実際に開港したのは1859(安政6)年6月2日ですが、1935(昭和10)年に函館市が新暦に合わせた7月1日を記念日としました。
■函館開港記念日の意味と由来
クロフネ4隻が浦賀沖に現れ、日本に開国を迫った翌年の1854(安政元)年、江戸幕府は日米和親条約を締結し、とりあえず下田と箱館(当時)を物資補給港として開港しましたが、他国からも条約締結を迫られたことで、1858年にはアメリカ、イギリス、フランス、オランダ、ロシアの5か国と安政五カ国条約締結の運びとなり、横浜、箱館、長崎、新潟、兵庫(当時)の開港が決まりました。

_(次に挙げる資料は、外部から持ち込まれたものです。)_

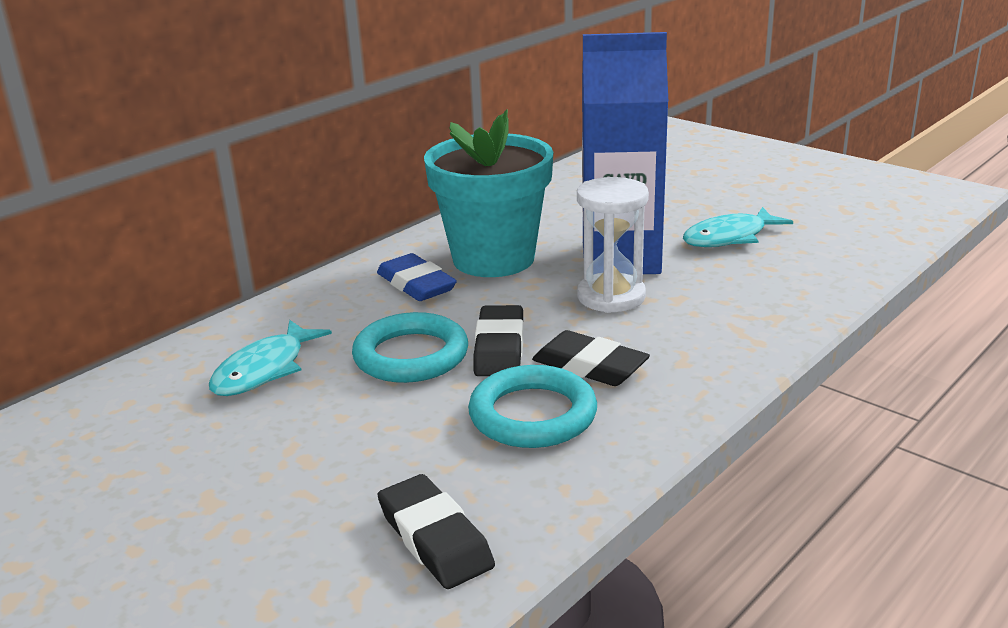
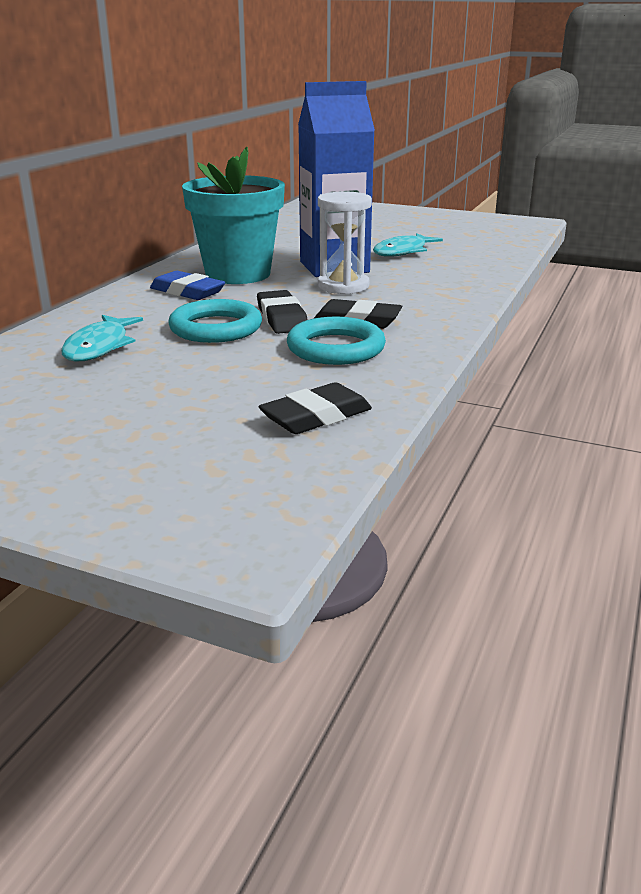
camera: 20 degrees left, 0 degrees up
black eraser [377,474,495,589] -> black eraser turned 75 degrees counterclockwise [258,382,372,434]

しかし、この条約は天皇勅許がないまま大老の井伊直弼が独断で締結したため、幕末の政情はより混迷を極め、安政の大獄や桜田門外の変につながって、倒幕運動が激化することになります。
このあたり歴史の授業では必修で、2021年の大河ドラマでも描かれることでしょう。
横浜、箱館、長崎は安政6年に開港しましたが、神戸と新潟の開港はそれより9~10年ほど遅くなっています。

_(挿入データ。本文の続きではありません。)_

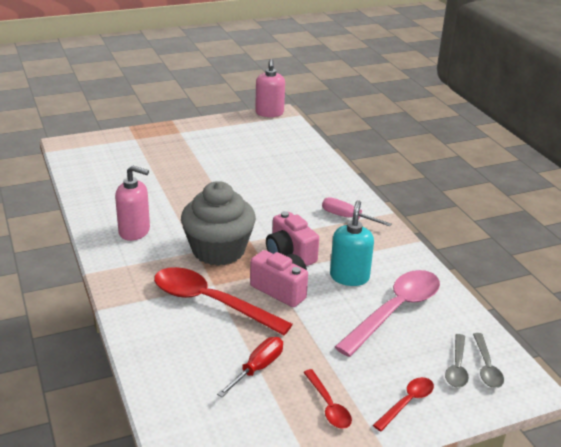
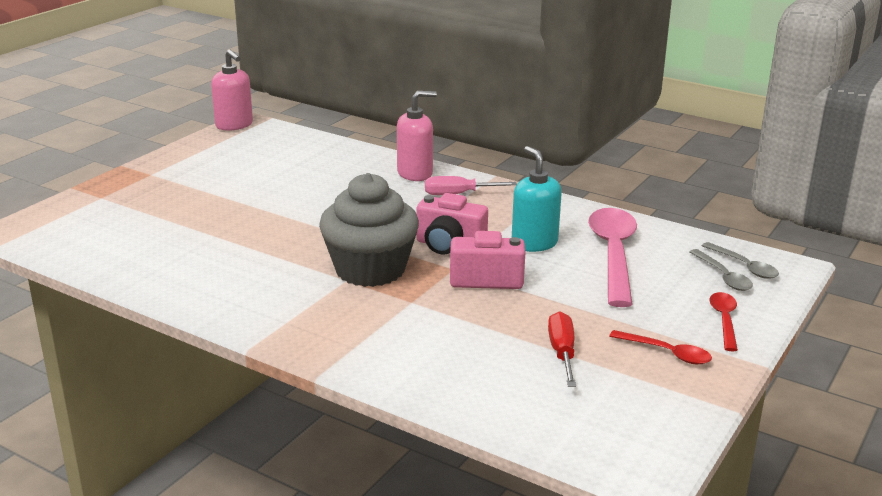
camera: 35 degrees left, 5 degrees down
pink soap dispenser [115,165,150,241] -> pink soap dispenser moved to [397,91,437,181]
red spoon [154,267,293,335] -> none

幕府が開港を布告した安政6年5月28日にちなんで、新暦に相当する6月28日は「貿易記念日」とされています。
(当サイト6月28日「貿易記念日」参照)
■函館開港記念日のイベント
かつては7月1日に開港記念祭が開催され、学校や官公庁も休日になっていましたが、7月の記念祭期間中は天候の崩れることが多いため、1966(昭和41)年から記念行事はすべて8月に移されています。
このため残念ながら、学校の休日も廃止となってしまいました。
函館開港記念日の雑学
▽箱館から函館へ
箱館戦争、箱館奉行所、箱館府…日本史の中に出てくるのは「函館」ではなく「箱館」ですね。

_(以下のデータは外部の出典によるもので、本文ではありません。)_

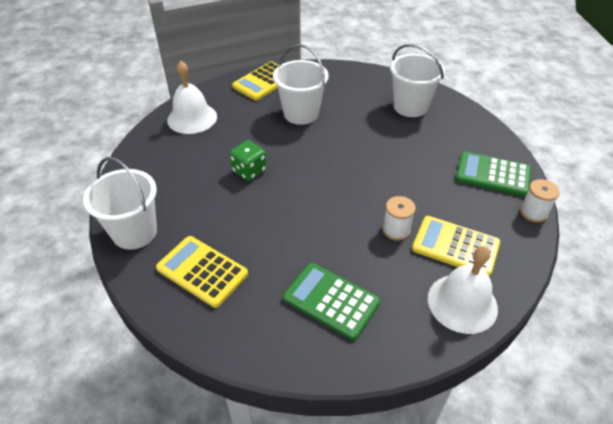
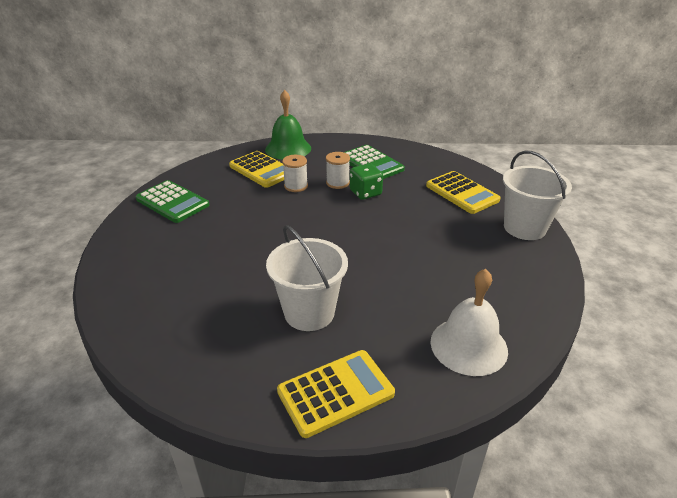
camera: 160 degrees left, 10 degrees down
green dice [230,140,267,181] -> green dice moved to [350,163,383,200]
white bucket [390,44,445,117] -> none
white bell [428,246,498,334] -> green bell [265,90,311,160]
white spool [520,179,560,222] -> white spool moved to [326,152,350,189]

そもそも函館は宇須岸(うすけし)と呼ばれる地でしたが、室町時代の武将、河野政通が開拓のために蝦夷地に渡り、宇須岸に建てた館が箱型だったことから「箱館」と呼ばれるようになったと言います。
その後、箱館戦争が終結し、蝦夷が北海道と改称されたのに伴って、箱館も函館と呼ばれるようになり、それ以後の記録は「函館出張開拓使庁」「函館県」などの表記になっています。
しかし、「九月三十日開拓使出張所を函館に置く、箱館の字を函館に改めたるは此時なり」という文書が残されているだけで、なぜ「箱」が「函」になったかは不明のままです。
同じような改称は他にもあって、もともと「大坂」と呼ばれた地域が江戸時代になると、「坂」は「土に反る(かえる)」と読めるので縁起が悪いとされ「大阪」とも呼ばれるようになり、1871(明治4)年、正式に「大阪」と変更されています。
明治政府が改称した理由は、「坂」が武士の反乱を連想させるからだとも言われています。
▽五稜郭と土方歳三
江戸幕府は箱館開港が決まると、箱館奉行所設置のための要塞「五稜郭」の建設に着手、総工費10万4千両と7年の歳月をかけた五稜郭は1864(元治元)年に完成しました。
五稜郭は当時の日本では珍しい星型の要塞で、これは15世紀のイタリアで始まった築城方式を採用し、外周1.8km、敷地は東京ドームの5倍の広さになります。
星型の理由は、堀で囲まれた先端に砲台を設置するためで、守りに重点を置く設計になっています。
五稜郭と言えば、真っ先に土方歳三(1835~1869)を思い浮かべる人がほとんどではないでしょうか。
江戸城が無血開城し、憤まんやるかたない江戸幕府の武士を糾合した海軍副総裁・榎本武揚とともに土方は、新政府を樹立すべく蝦夷地に渡ったことで、新政府軍や松前藩との箱館戦争が始まります。
やすやすと箱館奉行所のある五稜郭を占領した土方ら旧幕府軍でしたが、戦いが長引くにつれ物量に勝る新政府軍に押され始め、刀折れ矢尽きた土方は明治2年5月11日、馬上で銃弾に倒れました。
「たとひ身は蝦夷の島根に朽ちるとも魂は東の君やまもらむ」
この土方の辞世の句の「東の君」は、亡き盟友の近藤勇や沖田総司を想ったのか、あるいは新選組副長として守護すべき徳川慶喜を想ったのか、筆者には判断ができません。
■最後に
函館と時を同じくして開港した横浜は旧暦の日付そのままの6月2日を開港記念日とし、長崎は4月27日ですが、これはそれよりはるか以前にポルトガルの貿易船が入港した1571(元亀2)年4月27日にちなんだものです。